RAG 파이프라인에 LLM-as-a-judge를 붙여 쓰는데 API 비용과 지연이 걱정인 백엔드/AI 엔지니어. 특히 ReAct 에이전트에서 잘못된 검색 결과가 토큰 낭비를 유발하는 문제를 겪고 있는 팀.

Core Mechanics

잘못된 검색 결과가 에이전트에 들어가면 할루시네이션뿐 아니라 불필요한 멀티홉 추론 루프와 중복 툴 호출로 TTFT(첫 토큰 응답 시간)와 비용이 폭발적으로 늘어남
Qwen3-1.7B를 LoRA(소수 파라미터만 학습하는 기법)로 파인튜닝해 '이 검색 결과 쓸 수 있나/없나'만 판단하는 초소형 라우터(Tiny-Critic)로 만듦
Constrained Decoding(출력 토큰을 pass/fail 두 개로만 제한)과 Non-Thinking Mode(CoT 생략)를 조합해 라우팅 자체를 42ms로 끝냄
판단 결과가 fail이면 MCP(Model Context Protocol)를 통해 Tavily Search 같은 폴백 툴을 호출해 깨끗한 컨텍스트를 다시 가져옴
Zero-shot Qwen3-1.7B는 FPR(오탐율)이 38.2%였지만, LoRA 학습 후 4.1%로 떨어짐 — 파인튜닝 없이는 라우터로 못 씀

Evidence

Routing F1-Score: Tiny-Critic 0.912 vs GPT-4o-mini(Heavy-CRAG) 0.934 — 통계적으로 동등한 수준
라우팅 TTFT: Heavy-CRAG 785ms → Tiny-Critic 42ms, 94.6% 감소
10k 쿼리당 명시적 비용: Heavy-CRAG $3.00 → Tiny-Critic $0.06, 98% 감소
45% 노이즈 환경에서 Faithfulness: Naive RAG 0.44 vs Tiny-Critic 0.86 (노이즈 없을 때 0.89 수준 유지)

How to Apply

기존 RAG 파이프라인의 LLM 평가자(GPT-4o-mini 등)를 Qwen3-1.7B + LoRA 라우터로 교체. 검색 결과와 쿼리를 concat해서 'pass'/'fail' 하나만 받도록 constrained decoding 설정.
fail 판정 시 MCP 툴 호출로 폴백 검색을 연결. Tavily나 자체 검색 API를 MCP 서버로 래핑해두면 에이전트 루프에 자연스럽게 끼워 넣을 수 있음.
학습 데이터는 Natural Questions + HotpotQA 기반 5,000쿼리, BGE-M3로 Hard Negative를 rank 10~20에서 샘플링하는 노이즈 주입 프로토콜을 그대로 적용해 도메인 특화 라우터를 만들 수 있음.

- _제시된 행_:

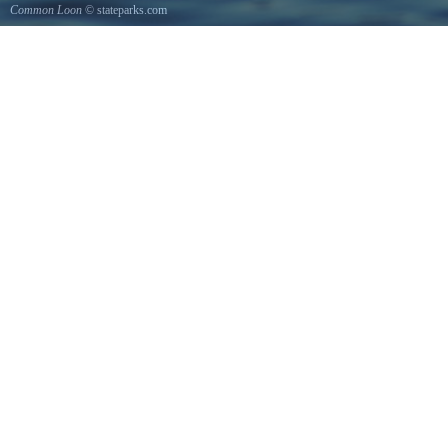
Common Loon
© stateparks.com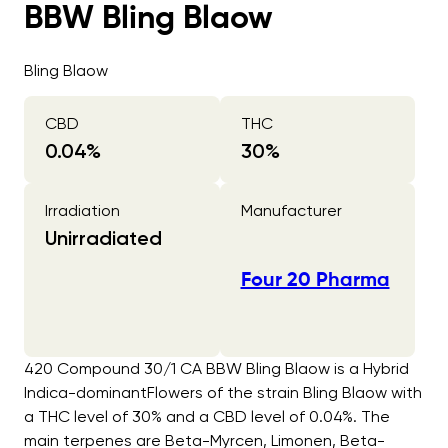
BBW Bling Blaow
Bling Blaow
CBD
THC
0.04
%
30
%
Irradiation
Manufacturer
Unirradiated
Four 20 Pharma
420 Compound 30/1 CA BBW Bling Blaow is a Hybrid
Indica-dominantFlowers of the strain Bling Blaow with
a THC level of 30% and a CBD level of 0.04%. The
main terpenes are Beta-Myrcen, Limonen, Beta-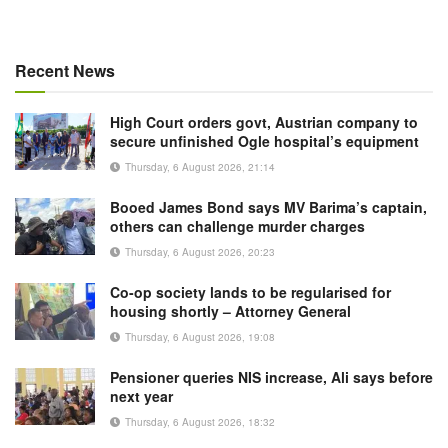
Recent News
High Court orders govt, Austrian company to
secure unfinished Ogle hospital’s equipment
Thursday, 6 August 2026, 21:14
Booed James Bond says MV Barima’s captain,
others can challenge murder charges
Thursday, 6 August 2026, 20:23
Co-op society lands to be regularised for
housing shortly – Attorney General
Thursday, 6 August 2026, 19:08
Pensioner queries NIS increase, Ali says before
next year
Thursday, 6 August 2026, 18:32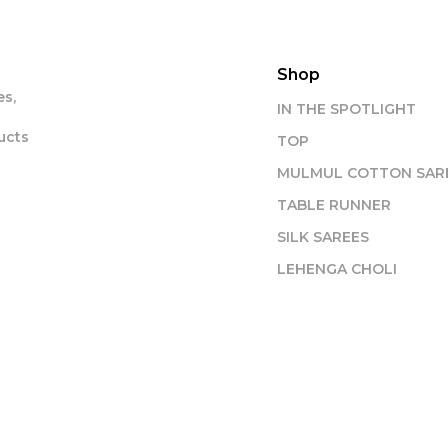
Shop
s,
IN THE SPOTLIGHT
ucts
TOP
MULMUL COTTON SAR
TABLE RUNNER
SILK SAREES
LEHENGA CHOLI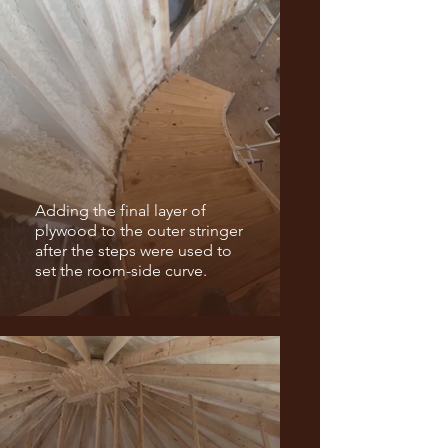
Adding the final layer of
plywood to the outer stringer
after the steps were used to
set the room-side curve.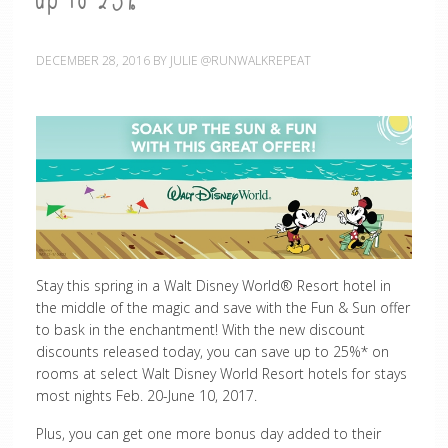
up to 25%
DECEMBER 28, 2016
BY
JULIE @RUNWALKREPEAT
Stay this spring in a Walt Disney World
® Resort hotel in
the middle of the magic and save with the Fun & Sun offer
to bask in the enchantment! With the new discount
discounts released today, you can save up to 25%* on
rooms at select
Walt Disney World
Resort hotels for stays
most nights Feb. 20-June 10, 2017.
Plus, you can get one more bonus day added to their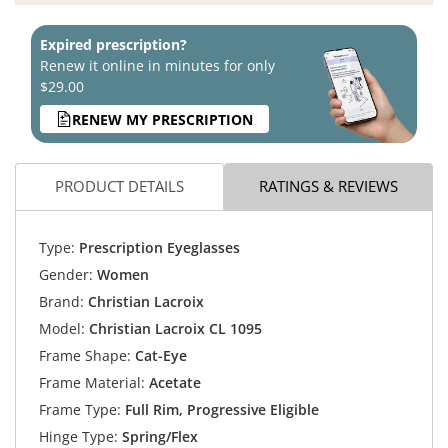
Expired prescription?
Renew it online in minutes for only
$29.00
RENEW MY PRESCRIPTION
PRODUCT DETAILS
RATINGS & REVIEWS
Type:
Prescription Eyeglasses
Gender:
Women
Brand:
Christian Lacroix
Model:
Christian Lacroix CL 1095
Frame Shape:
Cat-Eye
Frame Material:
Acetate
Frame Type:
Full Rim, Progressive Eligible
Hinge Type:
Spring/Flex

---

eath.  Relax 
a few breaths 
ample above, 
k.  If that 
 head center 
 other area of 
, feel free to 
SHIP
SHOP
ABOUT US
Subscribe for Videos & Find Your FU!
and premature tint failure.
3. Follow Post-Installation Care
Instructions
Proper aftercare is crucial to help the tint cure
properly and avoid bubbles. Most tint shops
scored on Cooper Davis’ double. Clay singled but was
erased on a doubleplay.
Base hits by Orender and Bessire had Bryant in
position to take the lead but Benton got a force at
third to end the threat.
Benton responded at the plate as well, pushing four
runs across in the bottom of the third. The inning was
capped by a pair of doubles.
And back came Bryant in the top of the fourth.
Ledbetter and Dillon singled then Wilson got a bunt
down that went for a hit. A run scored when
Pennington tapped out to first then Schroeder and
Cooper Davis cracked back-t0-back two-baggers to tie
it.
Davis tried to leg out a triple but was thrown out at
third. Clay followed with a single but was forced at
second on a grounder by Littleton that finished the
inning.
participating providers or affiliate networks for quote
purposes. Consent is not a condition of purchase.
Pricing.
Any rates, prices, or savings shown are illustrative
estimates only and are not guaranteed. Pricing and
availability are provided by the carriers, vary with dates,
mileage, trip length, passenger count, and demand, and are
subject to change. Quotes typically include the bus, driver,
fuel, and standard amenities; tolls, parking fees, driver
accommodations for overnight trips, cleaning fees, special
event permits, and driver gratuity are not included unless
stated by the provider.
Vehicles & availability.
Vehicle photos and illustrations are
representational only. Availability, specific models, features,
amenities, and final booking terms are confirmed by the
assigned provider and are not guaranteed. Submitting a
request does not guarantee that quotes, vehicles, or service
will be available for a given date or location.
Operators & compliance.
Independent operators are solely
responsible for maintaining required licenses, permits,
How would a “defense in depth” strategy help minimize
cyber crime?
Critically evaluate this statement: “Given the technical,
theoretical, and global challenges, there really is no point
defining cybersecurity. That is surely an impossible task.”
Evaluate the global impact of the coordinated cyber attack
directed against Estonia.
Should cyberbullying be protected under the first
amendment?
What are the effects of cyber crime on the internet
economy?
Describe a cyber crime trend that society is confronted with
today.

--

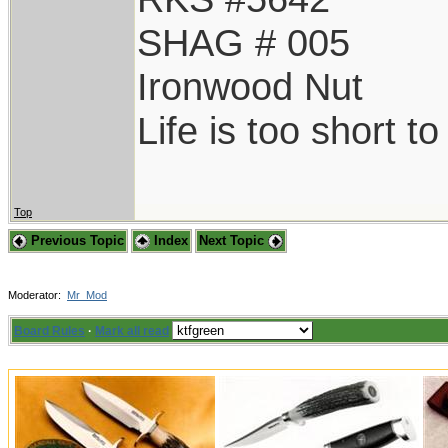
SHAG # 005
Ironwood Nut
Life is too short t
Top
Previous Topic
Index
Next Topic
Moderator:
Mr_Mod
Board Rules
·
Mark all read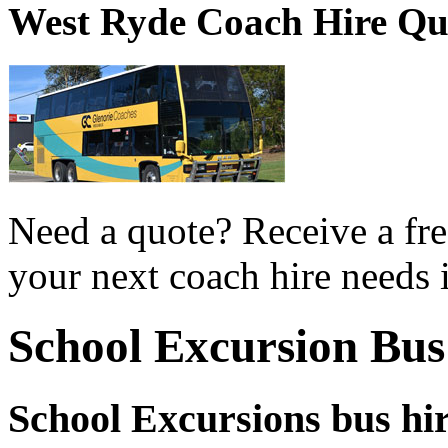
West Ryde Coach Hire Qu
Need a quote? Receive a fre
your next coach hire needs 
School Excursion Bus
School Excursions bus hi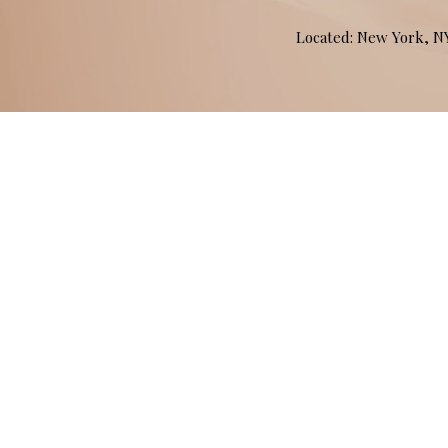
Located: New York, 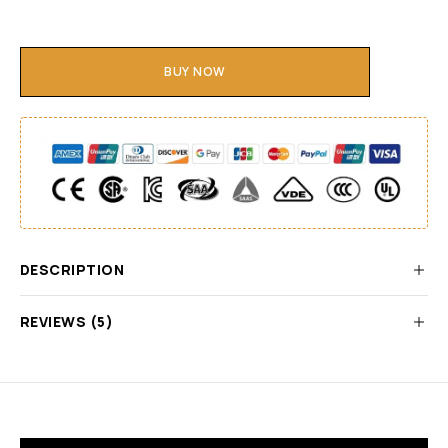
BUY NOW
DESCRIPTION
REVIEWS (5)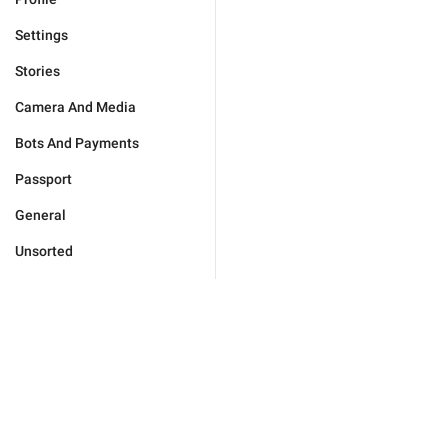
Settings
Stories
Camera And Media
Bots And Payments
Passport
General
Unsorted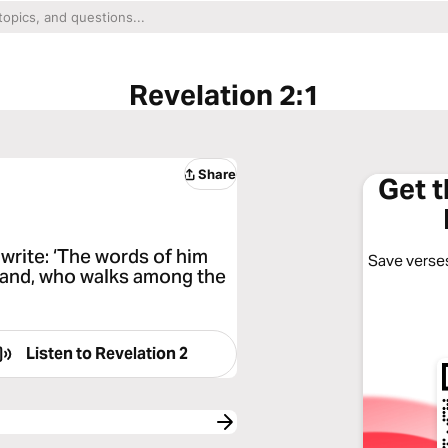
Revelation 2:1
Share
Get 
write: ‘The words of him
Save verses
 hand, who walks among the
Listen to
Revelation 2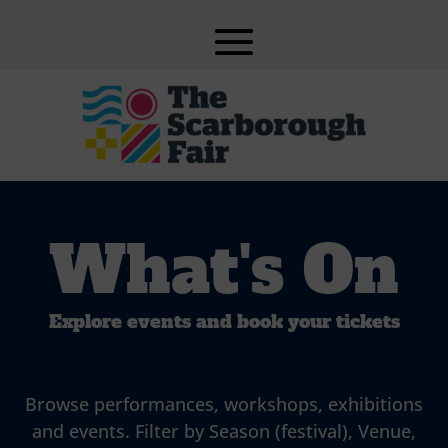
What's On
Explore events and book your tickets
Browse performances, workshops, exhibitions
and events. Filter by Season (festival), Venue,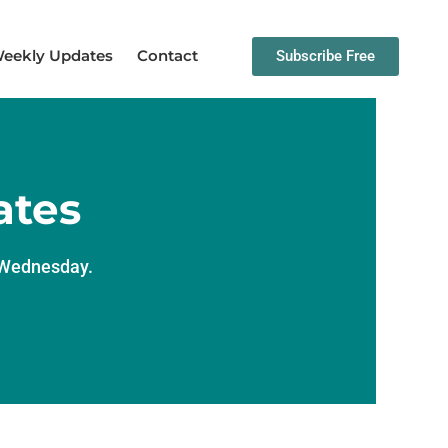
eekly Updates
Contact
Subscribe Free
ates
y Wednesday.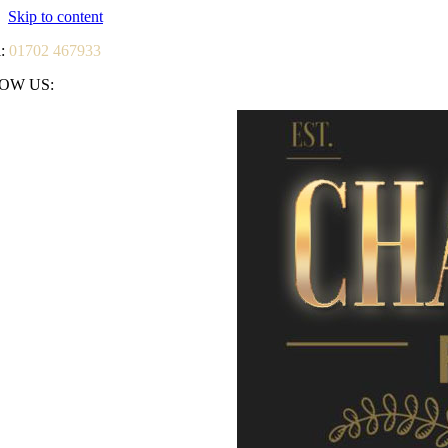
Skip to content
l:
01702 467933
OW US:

- _이번 과제_:
1. 발췌문을 읽고 아래 물음에 답하세요. 답에도 같은 표시를 붙이세요.
(a) Zero-shot Qwen3-1.7B의 FPR은 LoRA 학습 전후에 각각 몇 퍼센트인가요?
(b) 라우팅 TTFT는 Heavy-CRAG와 Tiny-Critic에서 각각 얼마인가요?
(c) 학습 데이터는 어떤 데이터셋을 기반으로 몇 개의 쿼리로 구성되나요?
2. 발췌문에서 "기존 RAG 파이프라인의"라는 말이 있는 곳부터 옮겨 쓰고, "끼워 넣을 수 있음."까지 쓴 뒤 멈추세요. 글자 하나도 바꾸지 마세요.

- _과제 답안_:
1.
(a) 학습 전 38.2%, 학습 후 4.1%
(b) Heavy-CRAG 785ms, Tiny-Critic 42ms
(c) Natural Questions와 HotpotQA 기반의 5,000쿼리

2.
기존 RAG 파이프라인의 LLM 평가자(GPT-4o-mini 등)를 Qwen3-1.7B + LoRA 라우터로 교체. 검색 결과와 쿼리를 concat해서 'pass'/'fail' 하나만 받도록 constrained decoding 설정.
fail 판정 시 MCP 툴 호출로 폴백 검색을 연결. Tavily나 자체 검색 API를 MCP 서버로 래핑해두면 에이전트 루프에 자연스럽게 끼워 넣을 수 있음.